Mideast Quartet to meet in latest bid to renew peace talks

Germany hopes talks will prove ‘urgent’ impulse to renew negotiations between Israel and Palestinians; Hillary Clinton, Ban Ki-Moon to be among conference attendees.

The Mideast Quartet – consisting of the United Nations, European Union, the United States and Russia – are set to meet next month in an urgent bid to renew peace talks between Israel and the Palestinians, the German government announced on Friday.

Quartet members, including UN Secretary General Ban Ki-Moon, U.S. Secretary of State Hillary Rodham Clinton, EU foreign policy chief Catherine Ashton and Russian Foreign Minister Sergey Lavrov are to discuss the situation in the Middle East, at the Munich Security Conference on February 4-6.

Germany hopes the talks will provide an “urgently required impulse” for Middle East peace negotiations, said government spokesman Steffen Seibert.

Washington succeeded in relaunching direct talks between Israel and the Palestinians in early September, only to see the negotiations grind to a halt three weeks later when Israel’s partial moratorium on building in Jewish settlements in the occupied West Bank expired.

Palestinian President Mahmoud Abbas refuses to return to talks until Israel freezes construction on the land it captured in a 1967 war.

Other conference participants will include European Council President Herman van Rompuy, Afghan President Hamid Karzai, British Premier David Cameron and NATO’s top commander in Europe, Admiral James Stavridis.

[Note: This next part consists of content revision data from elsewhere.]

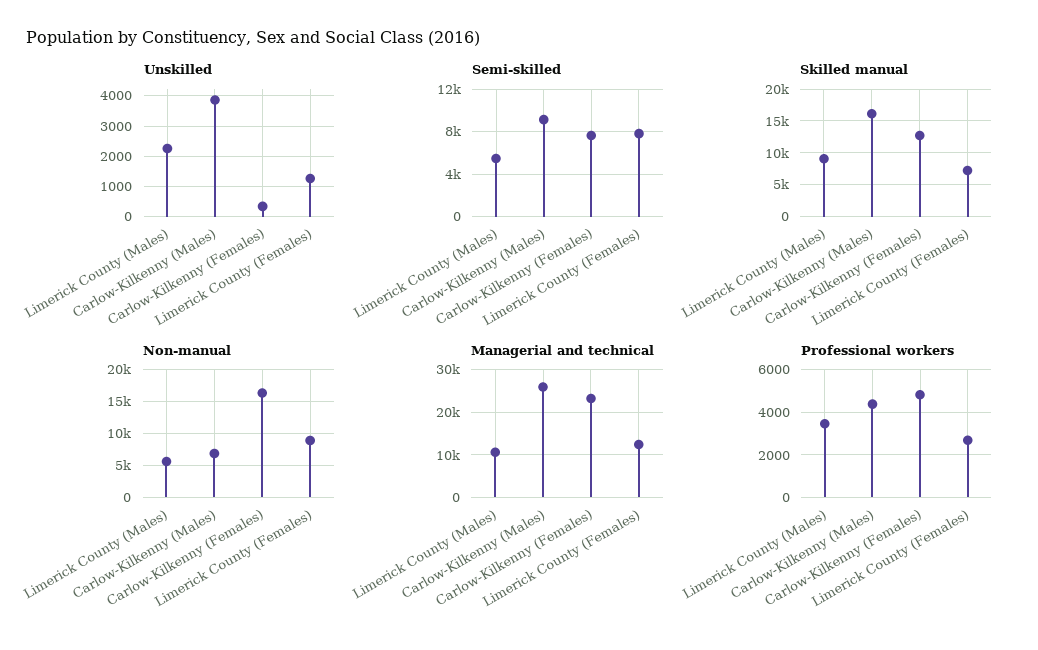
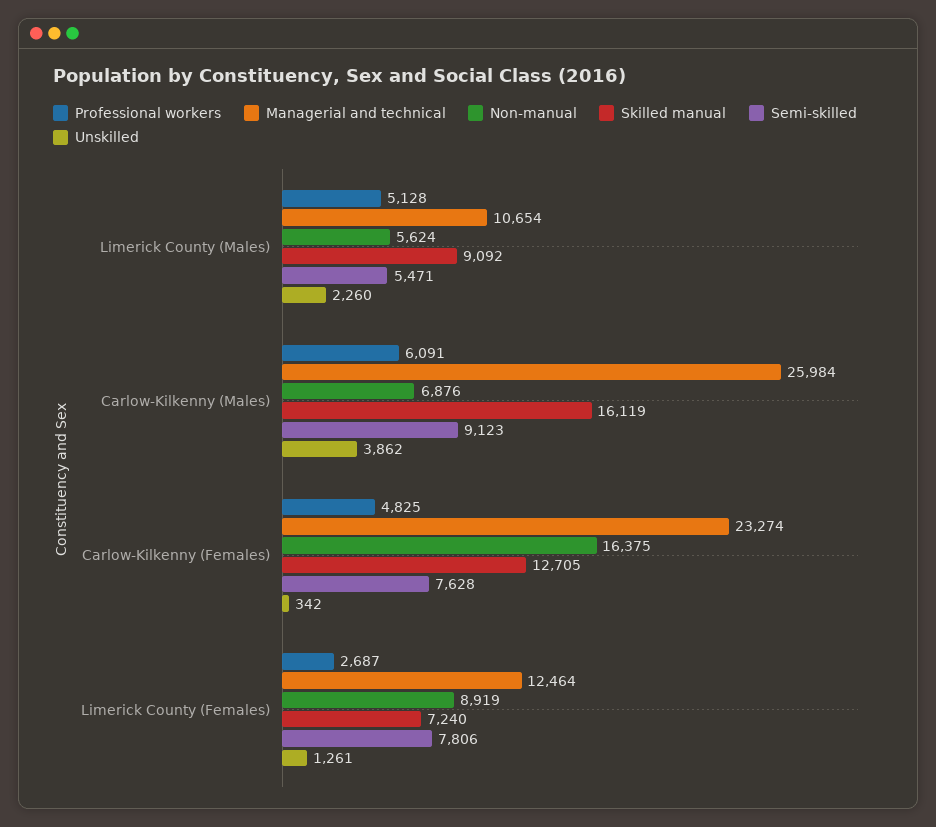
  {
    "Unskilled": {
      "Limerick County (Males)": 2260,
      "Carlow-Kilkenny (Males)": 3862,
      "Carlow-Kilkenny (Females)": 342,
      "Limerick County (Females)": 1261
    },
    "Semi-skilled": {
      "Limerick County (Males)": 5471,
      "Carlow-Kilkenny (Males)": 9123,
      "Carlow-Kilkenny (Females)": 7628,
      "Limerick County (Females)": 7806
    },
    "Skilled manual": {
      "Limerick County (Males)": 9092,
      "Carlow-Kilkenny (Males)": 16119,
      "Carlow-Kilkenny (Females)": 12705,
      "Limerick County (Females)": 7240
    },
    "Non-manual": {
      "Limerick County (Males)": 5624,
      "Carlow-Kilkenny (Males)": 6876,
      "Carlow-Kilkenny (Females)": 16375,
      "Limerick County (Females)": 8919
    },
    "Managerial and technical": {
      "Limerick County (Males)": 10654,
      "Carlow-Kilkenny (Males)": 25984,
      "Carlow-Kilkenny (Females)": 23274,
      "Limerick County (Females)": 12464
    },
    "Professional workers": {
-     "Limerick County (Males)": 3500,
+     "Limerick County (Males)": 5128,
-     "Carlow-Kilkenny (Males)": 4500,
+     "Carlow-Kilkenny (Males)": 6091,
      "Carlow-Kilkenny (Females)": 4825,
      "Limerick County (Females)": 2687
    }
  }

At the end of her visit to the region last week, the EU’s Ashton called on the Quartet to “meet as soon as possible to help find a solution to the current impasse,” adding that the Security Conference would be a good opportunity for the meeting.

Abbas “demanded” that the Quartet draft a new peace plan several weeks ago, saying that it must be based on UN Security Council resolutions that call for establishing a Palestinian state in the West Bank and Gaza.

Abbas said the international community needs to formulate a peace plan that is consistent with international resolutions instead of continuing in a process that is managing the conflict but not solving it.